I'm attempting to perform hierarchical agglomerative cluster analysis in R.
However, when I use particular clustering methods, I get reversals (upward branching) in the resulting tree, which violates the ultrametric property.
The two methods are: UPGMC and WPGMC (methods="median" and "centroid" in hclust
). Legendre & Legendre in their Numerical Ecology book suggest some reasons why this may occur (Section 8.6). However, they provide no solutions to rectify the issue and convert the trees to ultrametric.

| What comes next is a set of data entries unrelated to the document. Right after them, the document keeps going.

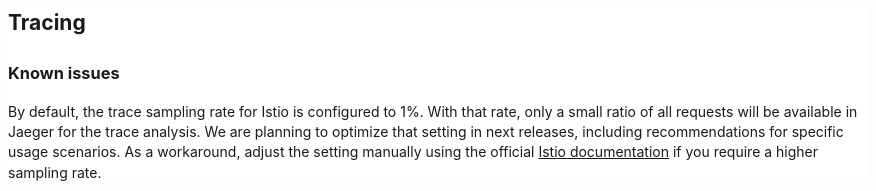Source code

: 
## Tracing

### Known issues

By default, the trace sampling rate for Istio is configured to 1%. With that rate, only a small ratio of all requests will be available in Jaeger for the trace analysis. We are planning to optimize that setting in next releases, including recommendations for specific usage scenarios.
As a workaround, adjust the setting manually using the official [Istio documentation](https://istio.io/docs/tasks/telemetry/distributed-tracing/overview/) if you require a higher sampling rate.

I'm curious: is this an unavoidable consequence of the data and the clustering method, or is there a way that I can produce a tree that satisfies the ultrametric property using these two methods?
Here is an example data set and R code to play with:
#Generate data frame with mixed continuous and categorical trait data for 10 species
set.seed(91)
(df=data.frame(trait1=runif(10,0,10),trait2=runif(10,0,10),
trait3=sample(letters[1:3],10,replace=T),row.names=paste("sp",1:10,sep="")))
#Generate Gower dissimilarity matrix from trait data
library(cluster)
(dist.gower=daisy(df,metric="gower"))
#Create a vector of clustering methods
tree.methods=c("ward","single","complete","average","mcquitty","median","centroid")
#Build the trees using each method
trees=lapply(tree.methods,function(i) hclust(dist.gower,method=i))
#Plot the trees
par(mfrow=c(4,2))
for(i in 1:length(trees)) {plot(trees[[i]])}
#The last two trees have reversals...cannot be converted to ultrametric!